|Left: New Bottle, Right: Aged Bottle|
Rather than achieve an aged look with paint, I tried to seasoned the outside of the bottles as I do cast iron cookware. This experiment was very successful. Seasoning cookware requires applying thin layers of oil and baking the cookware between the layers to create a hard, protective outer surface.
Caveat: There are products and techniques to paint on glass that require the glass to be heated to a temperature in excess of 300 degrees Fahrenheit. This can be successfully done when proper care is taken to ensure that glass is not subjected to quick changes in temperature. Be sure to start with undamaged glass--no cracks or chips please. Be sure to place glass in a COOL oven, allowing the temperature of the glass to rise as the oven temperature rises. Also make sure to turn off the oven with the glass inside, allowing it to cool as the oven cools. Do not attempt to change the temperature of your glass quickly because that is how breakage happens.
I used flaxseed oil on my bottles because it is a "drying oil" which would give a hard finish while still being food safe. It gave a yellowish sheen that was exactly what I had been looking for. Since organic flaxseed oil is what I'm already using to season pans, I thought it was ideal. My first experiment was with canola oil which gave the right sheen but was sticky. So do yourself a favor and use a drying oil. If you are simply aging bottles for display, you can use linseed oil instead. To read a bit more about the chemistry of seasoning surfaces with oil, check out this post on Sheryl Canter's blog.

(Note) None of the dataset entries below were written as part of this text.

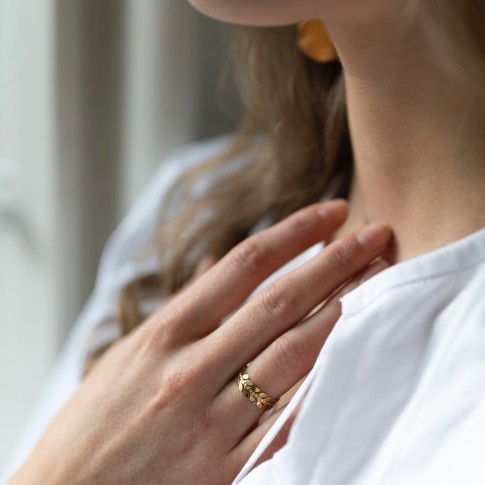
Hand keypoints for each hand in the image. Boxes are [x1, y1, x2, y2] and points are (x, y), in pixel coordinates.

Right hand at [11, 200, 391, 484]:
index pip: (245, 264)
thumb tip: (222, 259)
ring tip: (378, 279)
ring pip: (296, 352)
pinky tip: (357, 352)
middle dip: (335, 261)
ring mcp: (213, 421)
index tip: (331, 213)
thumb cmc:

Before seasoning the bottles, I wiped down the clean bottles with rubbing alcohol and let them dry. Next, I applied an extremely thin layer of my organic flaxseed oil to the outside of a clean dry bottles. Then I wiped it off which left behind a very thin, almost imperceptible layer. I placed the bottles on a foil-lined pan in a cool oven. Then I turned the oven on to 350 degrees. I baked them for about an hour and a half before turning off the oven and allowing the glass to cool down while inside the oven. Once the bottles were cool, I repeated the process to build up a few layers. It does take some time but the process was easy and the results were worth it.
Be aware that any pattern of oil streaks you leave on the glass will show. Also, too thick of a layer will cause the hot oil to drip down the bottle, creating dark yellow droplets. So make sure you create only the slightest haze on the surface when you wipe away the oil. I experimented with several glass beer bottles in the pursuit of the right technique for applying the oil so you might consider some trial bottles before moving on to your favorite one.
The aged bottle pictured has three layers of oil.